Title: Biliary atresia is associated with polygenic susceptibility in ciliogenesis and planar polarity effector genes
Source: Journal of Hepatology 2023, Aug 10. [E–publication]
Date of publication: August 2023
Publication type: Article
Abstract: Background: Biliary atresia (BA) is poorly understood and requires liver transplantation (LT) in most children with lifelong risks of immunosuppression.
Aims & methods:To determine its genetic basis, we performed GWAS in 811 European BA cases treated with LT in US, Canadian and UK centers, and 4654 genetically matched controls. Whole genome sequencing of 100 cases evaluated synthetic association with rare variants. Functional studies included whole liver transcriptome analysis of 64 BA cases and perturbations in experimental models.

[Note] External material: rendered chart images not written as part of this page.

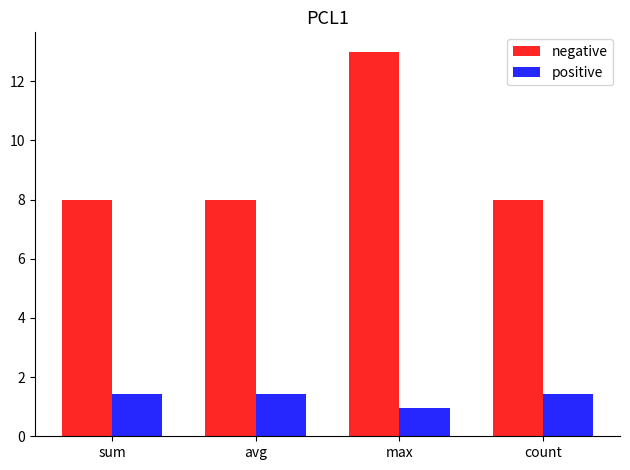

Which series has the largest total across all categories?

negative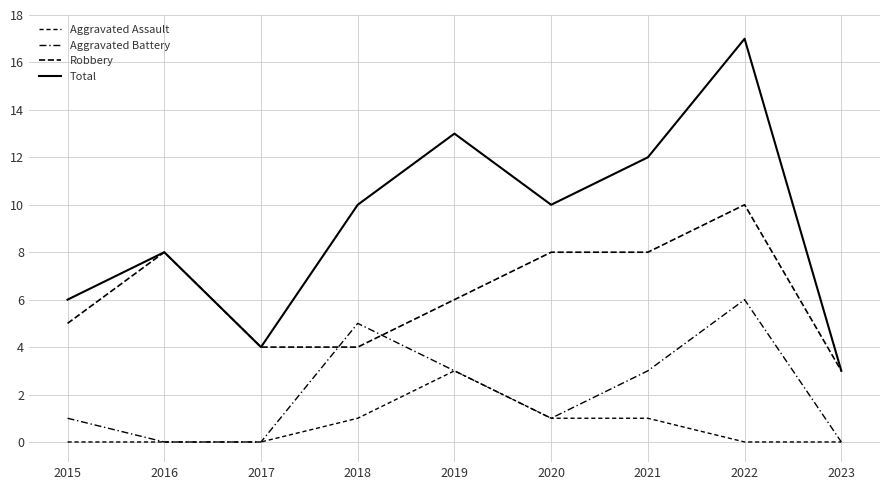

Rank the categories by Total value from highest to lowest.

2022, 2019, 2021, 2018, 2020, 2016, 2015, 2017, 2023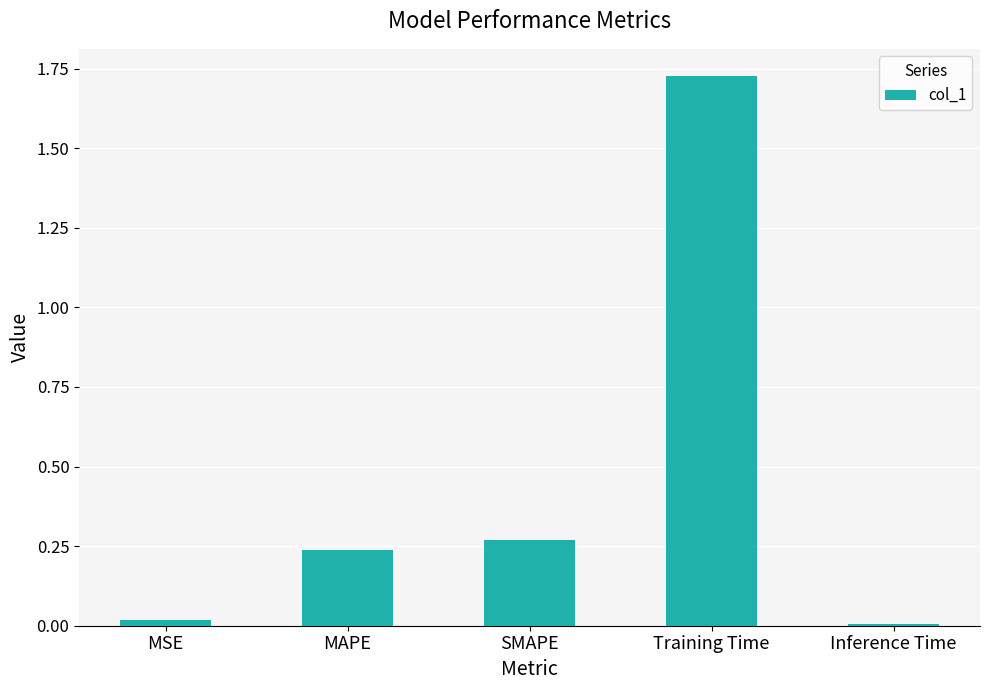

At which category does the chart reach its peak across all series?

Training Time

Results: GWAS of common SNPs, allele frequencies >1%, identified intronic SNPs rs6446628 in AFAP1 with genome-wide significance (p=3.93E-8) and rs34599046 in TUSC3 at sub-threshold genome-wide significance (p=1.34E-7), both supported with credible peaks of neighboring SNPs. Like other previously reported BA-associated genes, AFAP1 and TUSC3 are ciliogenesis and planar polarity effectors (CPLANE). In gene-set-based GWAS, BA associated with 6005 SNPs in 102 CPLANE genes (p=5.84E-15). Compared with non-CPLANE genes, more CPLANE genes harbored rare variants, (allele frequency <1%) that were assigned Human Phenotype Ontology terms related to hepatobiliary anomalies by predictive algorithms, 75% vs 40%, p<0.0001. Rare variants were present in multiple genes distinct from those with BA-associated common variants, in most BA cases. AFAP1 and TUSC3 knockdown blocked ciliogenesis in mouse tracheal cells. Inhibition of ciliogenesis caused biliary dysgenesis in zebrafish. AFAP1 and TUSC3 were expressed in fetal liver organoids, fetal and BA liver but not normal or disease-control liver. Integrative analysis of BA-associated variants and liver transcripts revealed abnormal vasculogenesis and epithelial tube formation, explaining portal vein anomalies that co-exist with BA.

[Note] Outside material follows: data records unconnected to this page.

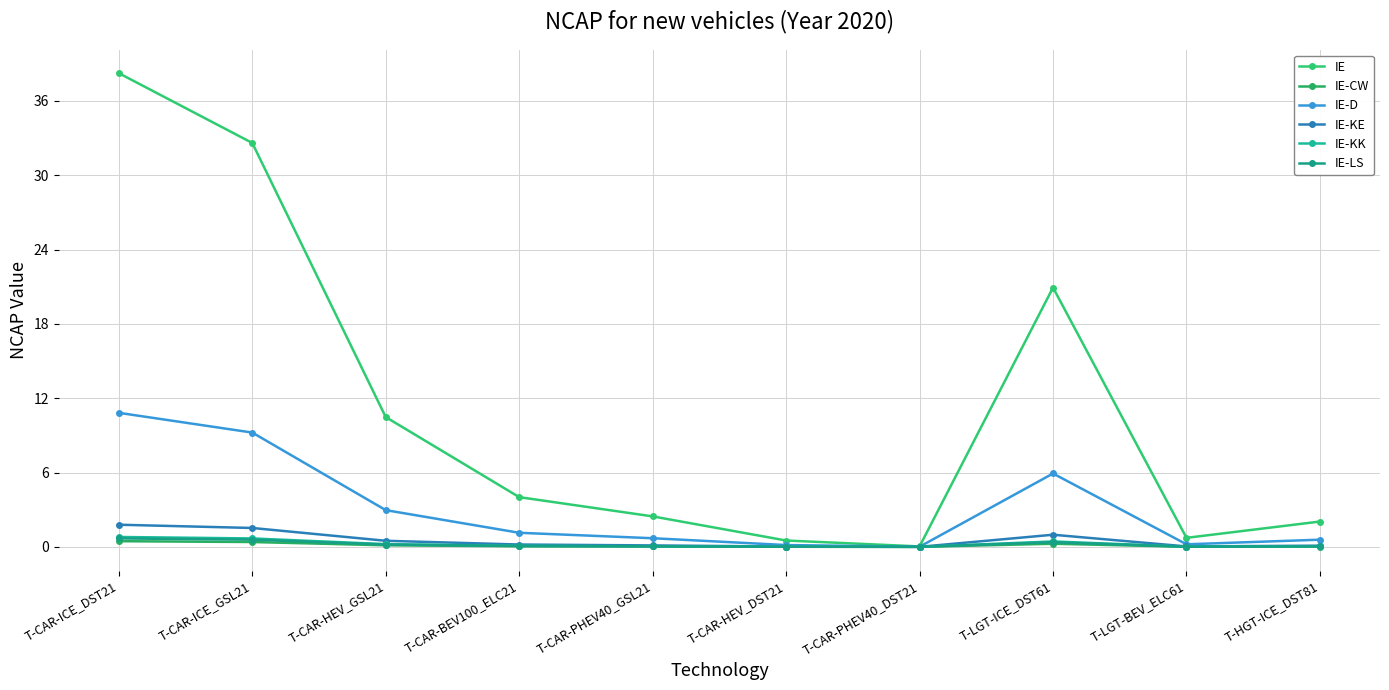

Does the chart have visible grid lines?

Yes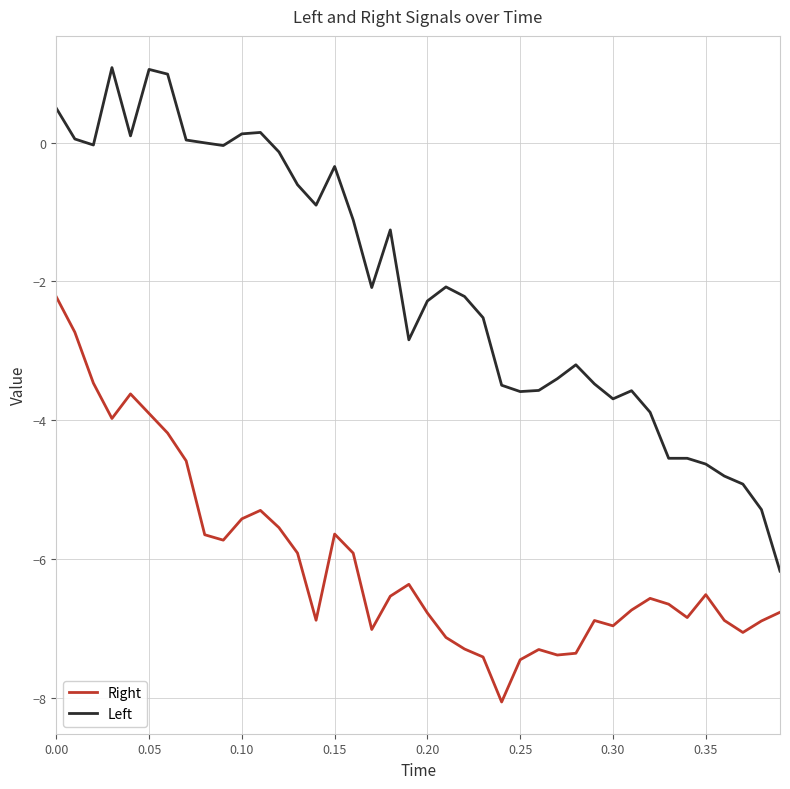

What is the maximum value shown in the chart?

1.1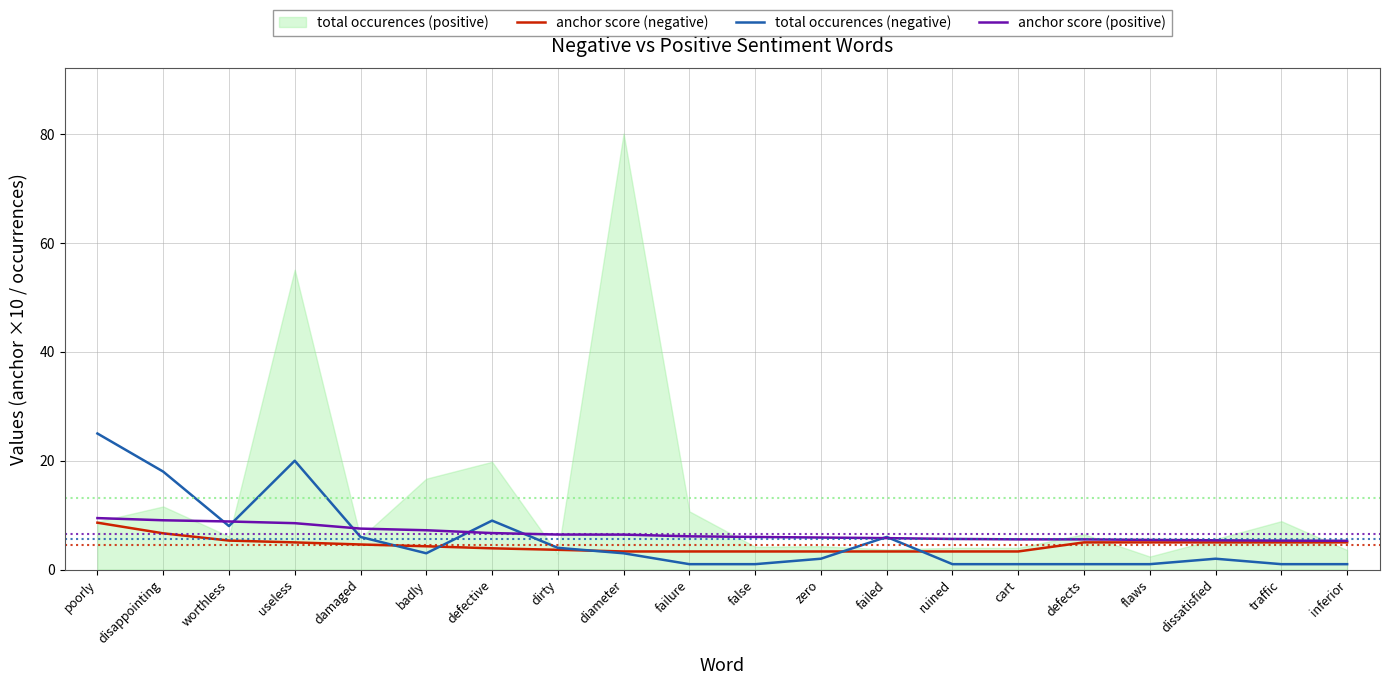

What is the value of the anchor score (negative) point at the 18th from the left?

5.0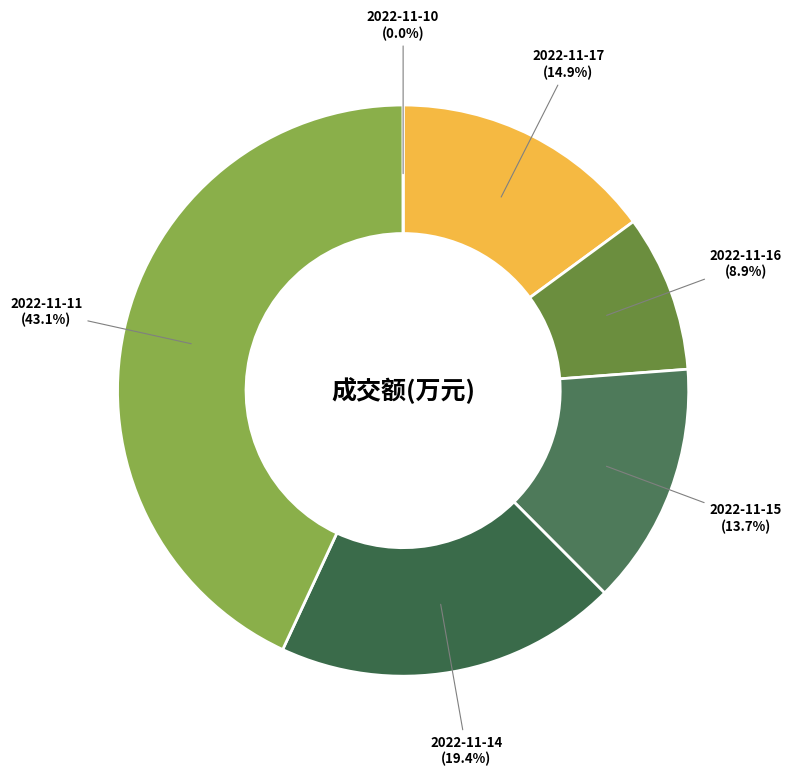

True or false: 2022-11-14 accounts for 5% of the total.

False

Conclusions: Biliary atresia is associated with polygenic susceptibility in CPLANE genes. Rare variants contribute to polygenic risk in vulnerable pathways via unique genes.

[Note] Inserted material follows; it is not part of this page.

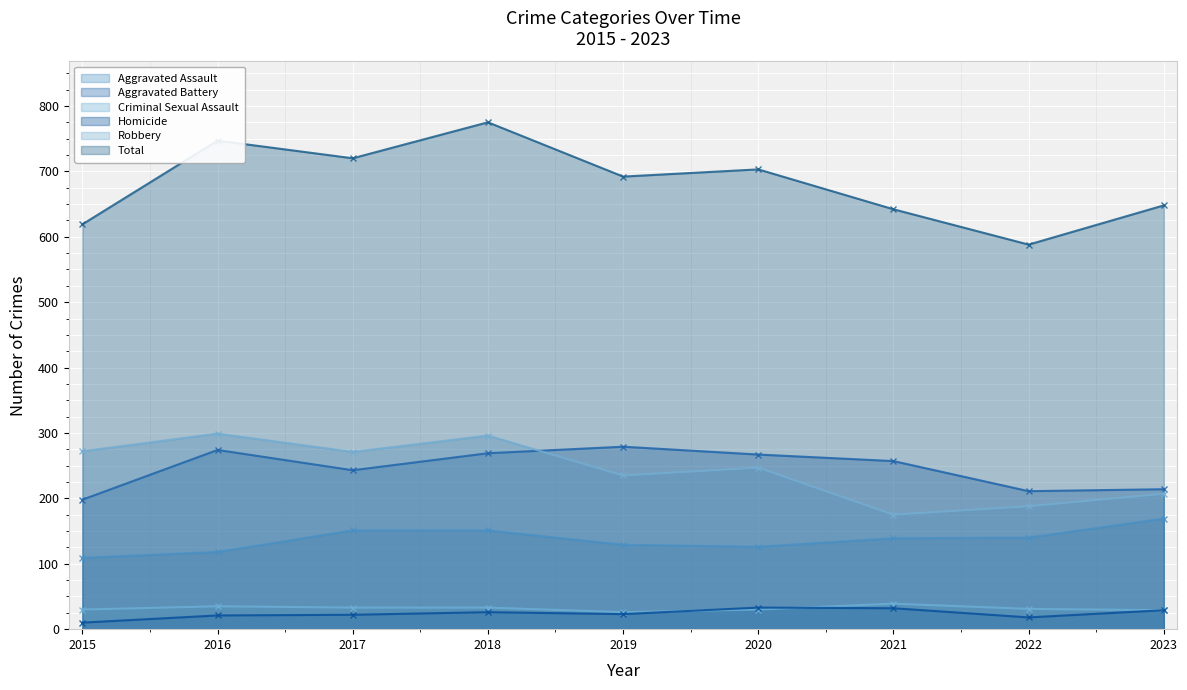

What value does the Total series have at 2015, to the nearest 50?

600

Impact and implications: Liver transplantation is needed to cure most children born with biliary atresia, a poorly understood rare disease. Transplant immunosuppression increases the likelihood of life-threatening infections and cancers. To improve care by preventing this disease and its progression to transplantation, we examined its genetic basis. We find that this disease is associated with both common and rare mutations in highly specialised genes which maintain normal communication and movement of cells, and their organization into bile ducts and blood vessels during early development of the human embryo. Because defects in these genes also cause other birth defects, our findings can lead to preventive strategies to lower the incidence of biliary atresia and potentially other birth defects.